Collectively, our findings on the profile of immune response detected in shortly stimulated peripheral blood cells well agree with previous studies done with long-term T-cell lines or clones (3,5,6) and support the use of fresh PBMCs to investigate the food-induced immune responses.

Understanding the immune mechanisms that underlie the onset of CMA, or mediate the tolerance in patients who have outgrown CMA, offers promise for a more accurate prognosis. Furthermore, possible intervention strategies could be more efficiently designed.

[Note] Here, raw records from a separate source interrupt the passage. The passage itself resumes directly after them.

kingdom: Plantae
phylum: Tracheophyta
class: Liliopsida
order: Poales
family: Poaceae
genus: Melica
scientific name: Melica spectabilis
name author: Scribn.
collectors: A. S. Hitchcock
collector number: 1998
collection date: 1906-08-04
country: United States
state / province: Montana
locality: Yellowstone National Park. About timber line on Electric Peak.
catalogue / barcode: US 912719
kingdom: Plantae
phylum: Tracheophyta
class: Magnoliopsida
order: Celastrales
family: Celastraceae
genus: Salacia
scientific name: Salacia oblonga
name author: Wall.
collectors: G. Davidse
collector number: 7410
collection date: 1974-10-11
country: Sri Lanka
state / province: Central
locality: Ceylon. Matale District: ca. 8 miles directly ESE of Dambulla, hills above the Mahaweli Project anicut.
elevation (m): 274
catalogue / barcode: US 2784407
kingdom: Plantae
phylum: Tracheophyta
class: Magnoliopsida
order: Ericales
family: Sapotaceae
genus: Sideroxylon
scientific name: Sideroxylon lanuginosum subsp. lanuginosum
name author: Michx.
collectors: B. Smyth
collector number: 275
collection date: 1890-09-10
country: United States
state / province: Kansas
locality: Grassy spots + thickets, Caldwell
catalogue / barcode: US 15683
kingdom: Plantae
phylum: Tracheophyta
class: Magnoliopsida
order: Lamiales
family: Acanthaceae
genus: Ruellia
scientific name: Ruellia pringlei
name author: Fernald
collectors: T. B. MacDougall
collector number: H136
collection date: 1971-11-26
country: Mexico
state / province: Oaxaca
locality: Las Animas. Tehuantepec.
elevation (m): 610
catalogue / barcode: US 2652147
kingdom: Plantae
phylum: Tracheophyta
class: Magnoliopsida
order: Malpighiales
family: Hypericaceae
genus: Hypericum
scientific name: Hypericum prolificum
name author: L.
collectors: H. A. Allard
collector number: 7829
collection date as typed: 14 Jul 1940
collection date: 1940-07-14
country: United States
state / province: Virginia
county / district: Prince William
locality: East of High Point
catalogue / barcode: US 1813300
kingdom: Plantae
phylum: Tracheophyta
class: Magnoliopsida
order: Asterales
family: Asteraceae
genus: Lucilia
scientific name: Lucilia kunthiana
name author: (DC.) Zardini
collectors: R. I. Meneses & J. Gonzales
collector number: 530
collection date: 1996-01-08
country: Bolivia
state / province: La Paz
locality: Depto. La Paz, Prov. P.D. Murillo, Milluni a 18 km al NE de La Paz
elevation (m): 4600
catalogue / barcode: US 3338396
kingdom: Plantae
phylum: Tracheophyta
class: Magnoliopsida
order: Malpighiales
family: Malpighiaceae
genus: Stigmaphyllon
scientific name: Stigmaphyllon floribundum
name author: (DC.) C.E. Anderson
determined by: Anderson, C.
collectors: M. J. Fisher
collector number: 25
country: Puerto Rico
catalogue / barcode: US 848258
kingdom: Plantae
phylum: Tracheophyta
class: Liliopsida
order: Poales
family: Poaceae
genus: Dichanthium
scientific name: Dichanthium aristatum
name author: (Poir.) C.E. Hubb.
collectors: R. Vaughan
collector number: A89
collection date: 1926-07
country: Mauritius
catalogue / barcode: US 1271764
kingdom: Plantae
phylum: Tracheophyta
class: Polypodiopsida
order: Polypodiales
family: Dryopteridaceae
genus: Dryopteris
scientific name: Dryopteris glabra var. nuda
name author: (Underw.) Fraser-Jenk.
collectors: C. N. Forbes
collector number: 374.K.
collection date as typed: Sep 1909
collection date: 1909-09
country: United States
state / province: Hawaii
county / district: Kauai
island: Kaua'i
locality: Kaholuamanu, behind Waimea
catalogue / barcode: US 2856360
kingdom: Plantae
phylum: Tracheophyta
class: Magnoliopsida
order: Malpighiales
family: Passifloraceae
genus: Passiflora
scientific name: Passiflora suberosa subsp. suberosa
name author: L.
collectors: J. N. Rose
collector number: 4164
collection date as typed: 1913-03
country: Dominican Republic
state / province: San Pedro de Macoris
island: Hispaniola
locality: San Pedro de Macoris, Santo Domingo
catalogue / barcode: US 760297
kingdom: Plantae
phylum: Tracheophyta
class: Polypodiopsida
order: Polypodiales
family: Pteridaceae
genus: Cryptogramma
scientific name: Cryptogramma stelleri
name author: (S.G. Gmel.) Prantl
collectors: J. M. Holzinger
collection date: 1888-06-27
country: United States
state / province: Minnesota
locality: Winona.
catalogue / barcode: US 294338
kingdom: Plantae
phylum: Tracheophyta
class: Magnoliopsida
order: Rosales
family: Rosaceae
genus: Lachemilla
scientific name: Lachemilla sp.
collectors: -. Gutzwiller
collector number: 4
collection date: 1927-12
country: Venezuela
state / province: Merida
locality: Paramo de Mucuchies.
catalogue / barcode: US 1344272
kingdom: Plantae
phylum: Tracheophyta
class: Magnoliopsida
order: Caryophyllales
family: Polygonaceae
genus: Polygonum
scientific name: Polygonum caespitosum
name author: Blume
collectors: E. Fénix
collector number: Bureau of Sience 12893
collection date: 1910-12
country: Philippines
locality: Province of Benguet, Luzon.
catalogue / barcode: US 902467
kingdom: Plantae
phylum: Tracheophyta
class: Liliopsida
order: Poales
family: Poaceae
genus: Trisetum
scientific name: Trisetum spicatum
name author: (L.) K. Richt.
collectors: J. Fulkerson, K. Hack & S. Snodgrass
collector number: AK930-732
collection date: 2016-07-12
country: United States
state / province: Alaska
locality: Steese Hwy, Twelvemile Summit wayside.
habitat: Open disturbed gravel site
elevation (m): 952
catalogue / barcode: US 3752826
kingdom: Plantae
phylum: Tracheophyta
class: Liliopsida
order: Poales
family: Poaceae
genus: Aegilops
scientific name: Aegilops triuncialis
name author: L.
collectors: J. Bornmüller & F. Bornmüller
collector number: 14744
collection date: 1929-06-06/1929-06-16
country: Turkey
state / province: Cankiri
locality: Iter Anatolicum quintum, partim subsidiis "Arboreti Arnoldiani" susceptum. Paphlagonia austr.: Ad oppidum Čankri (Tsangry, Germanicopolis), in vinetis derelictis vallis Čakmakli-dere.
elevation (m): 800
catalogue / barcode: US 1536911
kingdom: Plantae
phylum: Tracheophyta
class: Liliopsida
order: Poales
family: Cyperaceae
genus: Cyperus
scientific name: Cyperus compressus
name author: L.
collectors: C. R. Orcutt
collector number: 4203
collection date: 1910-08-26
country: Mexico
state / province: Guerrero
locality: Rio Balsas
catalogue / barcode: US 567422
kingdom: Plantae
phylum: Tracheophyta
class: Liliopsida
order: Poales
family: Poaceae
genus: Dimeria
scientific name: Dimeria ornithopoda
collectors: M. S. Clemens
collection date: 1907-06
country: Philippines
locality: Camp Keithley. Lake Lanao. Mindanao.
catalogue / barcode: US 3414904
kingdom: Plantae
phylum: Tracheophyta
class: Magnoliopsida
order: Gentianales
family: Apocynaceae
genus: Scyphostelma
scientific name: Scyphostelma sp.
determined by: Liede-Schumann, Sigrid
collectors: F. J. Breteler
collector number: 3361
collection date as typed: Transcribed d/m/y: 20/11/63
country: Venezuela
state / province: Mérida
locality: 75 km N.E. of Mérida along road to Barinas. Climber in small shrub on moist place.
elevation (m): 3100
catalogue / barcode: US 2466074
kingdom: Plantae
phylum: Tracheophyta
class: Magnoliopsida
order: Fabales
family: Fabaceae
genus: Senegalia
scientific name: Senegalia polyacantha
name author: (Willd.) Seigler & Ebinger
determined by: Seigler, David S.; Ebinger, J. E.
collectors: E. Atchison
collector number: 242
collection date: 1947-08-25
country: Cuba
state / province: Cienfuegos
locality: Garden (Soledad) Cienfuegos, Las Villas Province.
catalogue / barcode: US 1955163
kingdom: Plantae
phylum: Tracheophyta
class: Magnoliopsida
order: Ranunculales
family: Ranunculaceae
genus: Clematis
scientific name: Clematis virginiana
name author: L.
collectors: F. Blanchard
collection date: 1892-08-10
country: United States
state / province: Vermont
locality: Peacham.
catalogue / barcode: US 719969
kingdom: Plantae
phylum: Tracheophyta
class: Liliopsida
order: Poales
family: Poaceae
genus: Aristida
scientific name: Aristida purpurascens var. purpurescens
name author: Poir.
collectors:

Additional efforts are required to define the profile of immune responses occurring in the allergic condition or associated with the acquired immune tolerance to CMP. It is evident that the panel of immune markers investigated in this study have to be expanded, particularly it would be interesting to evaluate the role of Th17 and Th22 subsets in immune response in CMA, as demonstrated for other common allergies (30,31). The definition of the repertoire of immune responses detected with rapid in vitro assays would also offer a valid tool to monitor the evolution of one of the most frequent food allergies in childhood.